What is the government doing to address these challenges? We are taking measures to increase participation amongst the work force population. We are taking measures to increase productivity. We have announced an increase in the preservation age for superannuation to 60 and an increase in the age pension age for women to 65. We announced at the last election a mature age tax offset to encourage Australians aged 55 to remain in the work force. We have announced changes to the Pharmaceutical Benefits Scheme to base that scheme on a sustainable basis.

There were a lot of opposition spokesmen and spokeswomen out on the weekend. One of them was the honourable member for Melbourne. He spoke quite a lot of sense on the weekend: he went out and warned of the Medicare Gold Labor Party policy, which would add a substantial burden to future federal budgets. He was right about that. There has probably never been a more irresponsible promise made. In the context of an ageing population and increasing health care, there was an offer, without private health insurance, of free first-class private health care to everybody over 75—a cohort of people that we know is going to grow and grow over the next 40 years.
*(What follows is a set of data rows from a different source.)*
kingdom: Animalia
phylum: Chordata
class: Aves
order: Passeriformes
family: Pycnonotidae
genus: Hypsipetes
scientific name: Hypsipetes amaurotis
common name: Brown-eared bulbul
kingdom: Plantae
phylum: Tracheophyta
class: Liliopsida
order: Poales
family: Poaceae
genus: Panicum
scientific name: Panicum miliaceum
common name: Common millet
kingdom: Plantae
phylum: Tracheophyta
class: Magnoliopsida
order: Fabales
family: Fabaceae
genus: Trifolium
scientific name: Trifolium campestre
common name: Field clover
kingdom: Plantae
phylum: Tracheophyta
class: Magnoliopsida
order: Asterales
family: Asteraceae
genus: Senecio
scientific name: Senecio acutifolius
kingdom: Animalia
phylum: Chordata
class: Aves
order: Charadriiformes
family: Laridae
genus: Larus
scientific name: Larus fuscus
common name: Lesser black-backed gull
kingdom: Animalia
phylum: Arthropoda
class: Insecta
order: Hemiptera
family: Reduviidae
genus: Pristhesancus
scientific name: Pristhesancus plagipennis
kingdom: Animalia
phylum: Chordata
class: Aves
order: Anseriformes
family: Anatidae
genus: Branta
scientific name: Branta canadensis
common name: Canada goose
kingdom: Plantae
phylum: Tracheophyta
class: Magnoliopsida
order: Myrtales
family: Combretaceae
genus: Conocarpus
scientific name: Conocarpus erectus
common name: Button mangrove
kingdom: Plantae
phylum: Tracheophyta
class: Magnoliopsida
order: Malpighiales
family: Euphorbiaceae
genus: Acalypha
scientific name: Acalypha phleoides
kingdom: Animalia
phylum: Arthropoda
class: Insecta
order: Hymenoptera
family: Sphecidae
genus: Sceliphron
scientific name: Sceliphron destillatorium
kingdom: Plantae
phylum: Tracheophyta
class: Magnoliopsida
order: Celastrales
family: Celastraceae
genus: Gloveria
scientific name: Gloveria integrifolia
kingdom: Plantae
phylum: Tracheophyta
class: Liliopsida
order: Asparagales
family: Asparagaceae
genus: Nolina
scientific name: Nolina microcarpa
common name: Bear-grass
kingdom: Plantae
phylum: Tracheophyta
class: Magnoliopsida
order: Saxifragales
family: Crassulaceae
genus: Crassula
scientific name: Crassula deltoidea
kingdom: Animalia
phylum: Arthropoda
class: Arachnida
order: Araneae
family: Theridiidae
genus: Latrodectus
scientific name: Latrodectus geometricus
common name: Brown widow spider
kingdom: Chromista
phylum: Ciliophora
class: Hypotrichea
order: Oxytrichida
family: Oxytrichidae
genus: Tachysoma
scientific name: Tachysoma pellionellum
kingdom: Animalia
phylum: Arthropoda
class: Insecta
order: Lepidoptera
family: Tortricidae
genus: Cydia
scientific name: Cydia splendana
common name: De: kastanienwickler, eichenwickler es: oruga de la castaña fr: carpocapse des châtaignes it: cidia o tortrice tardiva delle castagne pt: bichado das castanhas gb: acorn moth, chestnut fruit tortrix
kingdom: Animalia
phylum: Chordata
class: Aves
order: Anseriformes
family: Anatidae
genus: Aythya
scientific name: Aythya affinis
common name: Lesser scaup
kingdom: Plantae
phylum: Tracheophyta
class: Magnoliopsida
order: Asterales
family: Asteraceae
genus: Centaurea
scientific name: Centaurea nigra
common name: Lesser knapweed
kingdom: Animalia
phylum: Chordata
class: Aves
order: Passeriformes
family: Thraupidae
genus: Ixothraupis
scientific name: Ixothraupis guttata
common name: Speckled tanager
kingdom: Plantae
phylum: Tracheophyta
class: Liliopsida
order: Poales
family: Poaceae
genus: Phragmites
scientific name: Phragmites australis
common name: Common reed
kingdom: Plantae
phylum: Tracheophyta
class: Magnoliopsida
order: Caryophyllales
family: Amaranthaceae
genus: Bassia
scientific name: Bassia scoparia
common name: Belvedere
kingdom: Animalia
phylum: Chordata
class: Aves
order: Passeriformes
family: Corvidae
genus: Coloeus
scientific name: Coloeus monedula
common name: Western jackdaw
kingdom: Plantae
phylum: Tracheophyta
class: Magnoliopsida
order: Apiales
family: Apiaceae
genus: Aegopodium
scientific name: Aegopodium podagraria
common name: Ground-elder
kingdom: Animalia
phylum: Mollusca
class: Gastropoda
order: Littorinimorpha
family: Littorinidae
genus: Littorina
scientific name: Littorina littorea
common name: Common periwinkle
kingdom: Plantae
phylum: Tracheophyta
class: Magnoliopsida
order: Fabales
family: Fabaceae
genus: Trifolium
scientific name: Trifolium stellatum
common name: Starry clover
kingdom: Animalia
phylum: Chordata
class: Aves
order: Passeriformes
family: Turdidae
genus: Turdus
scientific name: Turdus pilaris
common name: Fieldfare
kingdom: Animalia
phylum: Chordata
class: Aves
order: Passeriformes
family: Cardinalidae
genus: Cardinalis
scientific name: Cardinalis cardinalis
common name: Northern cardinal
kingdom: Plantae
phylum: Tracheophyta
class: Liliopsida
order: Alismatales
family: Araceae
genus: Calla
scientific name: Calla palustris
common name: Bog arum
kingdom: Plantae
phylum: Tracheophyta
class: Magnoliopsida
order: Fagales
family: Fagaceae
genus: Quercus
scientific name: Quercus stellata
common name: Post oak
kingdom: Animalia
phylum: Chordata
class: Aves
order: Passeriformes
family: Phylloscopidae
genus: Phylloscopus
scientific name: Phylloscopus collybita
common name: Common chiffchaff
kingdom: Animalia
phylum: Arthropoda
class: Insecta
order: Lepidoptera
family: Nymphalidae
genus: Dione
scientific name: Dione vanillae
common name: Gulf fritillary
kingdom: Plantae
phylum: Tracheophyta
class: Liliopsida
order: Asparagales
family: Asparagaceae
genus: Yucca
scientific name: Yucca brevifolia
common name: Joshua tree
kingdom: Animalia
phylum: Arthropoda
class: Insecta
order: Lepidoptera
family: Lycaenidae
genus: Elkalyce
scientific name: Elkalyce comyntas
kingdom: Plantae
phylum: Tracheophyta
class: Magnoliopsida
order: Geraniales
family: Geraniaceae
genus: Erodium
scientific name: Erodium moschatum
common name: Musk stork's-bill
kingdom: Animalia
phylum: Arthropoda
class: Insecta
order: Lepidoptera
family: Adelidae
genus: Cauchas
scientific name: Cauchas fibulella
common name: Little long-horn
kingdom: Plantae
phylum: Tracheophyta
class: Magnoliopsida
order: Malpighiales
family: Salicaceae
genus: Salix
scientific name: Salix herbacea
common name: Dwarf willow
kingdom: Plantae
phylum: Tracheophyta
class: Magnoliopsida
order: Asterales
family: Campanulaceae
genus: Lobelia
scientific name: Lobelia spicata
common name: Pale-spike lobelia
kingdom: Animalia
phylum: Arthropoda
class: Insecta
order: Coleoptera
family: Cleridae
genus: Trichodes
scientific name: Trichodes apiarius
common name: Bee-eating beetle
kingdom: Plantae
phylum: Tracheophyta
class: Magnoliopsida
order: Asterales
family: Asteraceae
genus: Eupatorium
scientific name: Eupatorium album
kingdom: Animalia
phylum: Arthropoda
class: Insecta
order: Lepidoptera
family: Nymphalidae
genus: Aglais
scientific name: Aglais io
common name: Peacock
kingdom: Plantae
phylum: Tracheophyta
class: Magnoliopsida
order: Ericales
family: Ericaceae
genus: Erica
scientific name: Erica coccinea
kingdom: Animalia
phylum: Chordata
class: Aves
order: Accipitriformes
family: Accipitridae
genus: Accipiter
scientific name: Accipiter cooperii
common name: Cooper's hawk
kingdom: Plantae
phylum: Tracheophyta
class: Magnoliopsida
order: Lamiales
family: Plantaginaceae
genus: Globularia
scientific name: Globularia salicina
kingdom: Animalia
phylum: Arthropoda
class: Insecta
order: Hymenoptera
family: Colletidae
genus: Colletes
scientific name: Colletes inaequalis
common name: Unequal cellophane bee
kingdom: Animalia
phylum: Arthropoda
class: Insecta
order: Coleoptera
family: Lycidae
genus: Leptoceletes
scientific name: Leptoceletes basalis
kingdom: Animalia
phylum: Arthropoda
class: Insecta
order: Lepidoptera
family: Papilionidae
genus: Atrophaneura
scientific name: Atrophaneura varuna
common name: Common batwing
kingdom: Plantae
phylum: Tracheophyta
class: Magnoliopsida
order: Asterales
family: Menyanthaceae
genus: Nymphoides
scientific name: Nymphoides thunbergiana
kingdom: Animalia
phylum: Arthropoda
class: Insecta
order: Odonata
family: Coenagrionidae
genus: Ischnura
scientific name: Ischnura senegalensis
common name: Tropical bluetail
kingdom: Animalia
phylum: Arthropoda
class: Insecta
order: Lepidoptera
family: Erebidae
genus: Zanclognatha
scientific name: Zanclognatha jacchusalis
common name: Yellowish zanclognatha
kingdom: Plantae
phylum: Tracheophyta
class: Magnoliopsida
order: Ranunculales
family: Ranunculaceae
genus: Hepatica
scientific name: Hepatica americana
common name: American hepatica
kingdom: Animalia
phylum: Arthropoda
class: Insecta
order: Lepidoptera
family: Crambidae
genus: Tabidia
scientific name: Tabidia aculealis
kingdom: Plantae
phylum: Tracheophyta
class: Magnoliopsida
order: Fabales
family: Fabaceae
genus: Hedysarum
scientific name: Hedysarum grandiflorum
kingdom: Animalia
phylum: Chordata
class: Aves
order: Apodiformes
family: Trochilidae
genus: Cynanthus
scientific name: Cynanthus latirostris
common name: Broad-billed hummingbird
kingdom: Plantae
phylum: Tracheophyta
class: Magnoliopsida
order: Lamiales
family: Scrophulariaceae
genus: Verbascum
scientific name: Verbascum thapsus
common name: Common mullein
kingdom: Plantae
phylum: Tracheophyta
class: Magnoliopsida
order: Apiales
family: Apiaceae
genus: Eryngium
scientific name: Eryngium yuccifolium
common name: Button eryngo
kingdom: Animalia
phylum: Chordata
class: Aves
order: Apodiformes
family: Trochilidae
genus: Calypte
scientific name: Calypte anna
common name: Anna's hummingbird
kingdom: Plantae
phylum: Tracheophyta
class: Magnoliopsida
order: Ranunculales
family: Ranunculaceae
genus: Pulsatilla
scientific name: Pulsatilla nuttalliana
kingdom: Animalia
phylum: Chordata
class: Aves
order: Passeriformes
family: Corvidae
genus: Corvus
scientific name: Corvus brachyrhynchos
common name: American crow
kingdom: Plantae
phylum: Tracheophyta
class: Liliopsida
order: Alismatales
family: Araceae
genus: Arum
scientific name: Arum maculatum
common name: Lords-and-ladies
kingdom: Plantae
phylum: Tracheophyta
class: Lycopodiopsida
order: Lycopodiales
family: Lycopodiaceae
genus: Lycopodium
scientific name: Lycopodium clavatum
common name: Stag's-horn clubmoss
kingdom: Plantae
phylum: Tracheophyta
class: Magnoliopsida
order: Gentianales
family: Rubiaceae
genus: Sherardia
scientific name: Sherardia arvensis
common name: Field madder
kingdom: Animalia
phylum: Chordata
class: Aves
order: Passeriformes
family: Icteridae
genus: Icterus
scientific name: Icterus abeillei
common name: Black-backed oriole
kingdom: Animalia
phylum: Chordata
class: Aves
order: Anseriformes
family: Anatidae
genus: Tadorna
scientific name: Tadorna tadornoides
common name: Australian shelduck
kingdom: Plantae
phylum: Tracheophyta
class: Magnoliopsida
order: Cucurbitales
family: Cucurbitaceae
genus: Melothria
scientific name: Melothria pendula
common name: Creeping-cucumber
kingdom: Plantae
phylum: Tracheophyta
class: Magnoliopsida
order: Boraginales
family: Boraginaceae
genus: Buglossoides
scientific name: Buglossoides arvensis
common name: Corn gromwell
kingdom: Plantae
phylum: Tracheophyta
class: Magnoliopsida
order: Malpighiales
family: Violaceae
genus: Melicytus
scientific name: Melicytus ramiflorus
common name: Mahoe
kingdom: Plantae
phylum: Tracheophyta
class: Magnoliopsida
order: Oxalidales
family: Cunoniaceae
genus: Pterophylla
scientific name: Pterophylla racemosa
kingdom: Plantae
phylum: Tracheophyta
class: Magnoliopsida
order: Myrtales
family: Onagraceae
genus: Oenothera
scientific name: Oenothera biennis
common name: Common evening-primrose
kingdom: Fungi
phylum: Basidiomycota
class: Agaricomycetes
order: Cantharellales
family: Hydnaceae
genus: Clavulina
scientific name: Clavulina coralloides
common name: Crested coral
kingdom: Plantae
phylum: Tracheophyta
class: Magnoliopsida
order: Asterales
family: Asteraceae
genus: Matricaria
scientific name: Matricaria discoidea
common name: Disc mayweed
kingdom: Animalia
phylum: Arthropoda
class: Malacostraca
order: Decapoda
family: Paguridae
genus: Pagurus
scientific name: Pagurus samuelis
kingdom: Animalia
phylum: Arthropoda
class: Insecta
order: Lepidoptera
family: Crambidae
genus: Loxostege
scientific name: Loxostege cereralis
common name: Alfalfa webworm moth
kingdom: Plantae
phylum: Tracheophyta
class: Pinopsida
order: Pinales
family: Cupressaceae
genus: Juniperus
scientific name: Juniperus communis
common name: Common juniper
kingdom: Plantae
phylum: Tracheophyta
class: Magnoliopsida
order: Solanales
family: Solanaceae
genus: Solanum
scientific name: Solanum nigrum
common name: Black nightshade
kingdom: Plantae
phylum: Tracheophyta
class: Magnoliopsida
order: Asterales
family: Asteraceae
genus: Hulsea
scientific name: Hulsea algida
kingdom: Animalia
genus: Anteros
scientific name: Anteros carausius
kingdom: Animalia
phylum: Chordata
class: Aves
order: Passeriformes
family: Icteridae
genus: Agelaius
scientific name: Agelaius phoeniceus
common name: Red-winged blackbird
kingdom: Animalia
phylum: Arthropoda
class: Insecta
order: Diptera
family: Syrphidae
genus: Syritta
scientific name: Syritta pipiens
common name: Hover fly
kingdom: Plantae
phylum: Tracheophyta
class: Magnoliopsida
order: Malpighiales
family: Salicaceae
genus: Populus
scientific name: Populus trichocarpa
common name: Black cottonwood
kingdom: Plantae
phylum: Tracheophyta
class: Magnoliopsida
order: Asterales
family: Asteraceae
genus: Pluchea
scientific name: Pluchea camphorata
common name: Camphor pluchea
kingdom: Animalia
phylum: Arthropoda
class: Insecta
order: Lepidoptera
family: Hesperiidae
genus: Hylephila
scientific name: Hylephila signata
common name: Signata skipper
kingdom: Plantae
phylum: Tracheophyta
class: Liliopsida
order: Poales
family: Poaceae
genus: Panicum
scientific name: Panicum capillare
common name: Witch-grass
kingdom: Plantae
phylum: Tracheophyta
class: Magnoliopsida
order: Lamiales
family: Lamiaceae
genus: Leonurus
There has probably never been a more expensive promise made.

Where does the Australian Labor Party stand on Medicare Gold today? When I was a kid there used to be an ad that said, `Don't wait to be told; you need Palmolive Gold.' Don't wait to be told; ditch Medicare Gold. The member for Melbourne was out there belling the cat on the weekend. Medicare Gold is a promise which is irresponsible. It is a promise which no government in Australia in 40 years, let alone 30 years or 20 years, would possibly be able to honour.

The Australian Labor Party have now conceded they lost the last election because they had no economic credibility. That is their own analysis. And the Australian Labor Party now say, `We are determined to become credible.' You will not be credible if you maintain the policies that led to the loss of credibility. It is more than signing bits of cardboard. Economic credibility comes from policy. Until such time as the Australian Labor Party change their policy on Medicare Gold, change their policy on industrial relations, change their policy on unfair dismissal and change their policy on the Pharmaceutical Benefits Scheme—which they opposed and then they supported and now they oppose—

Ms Gillard —What are you on about?

Mr COSTELLO —That is what happened in the campaign with co-contributions—one wonders where it is up to now. In the confused menagerie that the Australian Labor Party today represents, the Leader of the Opposition calls his economic spokesmen `roosters'. The member for Lyons calls the member for Grayndler a `mangy dog'. The member for Brand has his chief of staff out describing the Leader of the Opposition as a `dead parrot'. Those of you that watch Monty Python, as I do, please go back and have a look at the video. On the weekend, a rooster declared a jihad on a dead parrot! My head was spinning! This is the animal farm that the Australian Labor Party now represents. Until it has the opportunity to get some policy, it will not have economic credibility. Credibility comes from policy.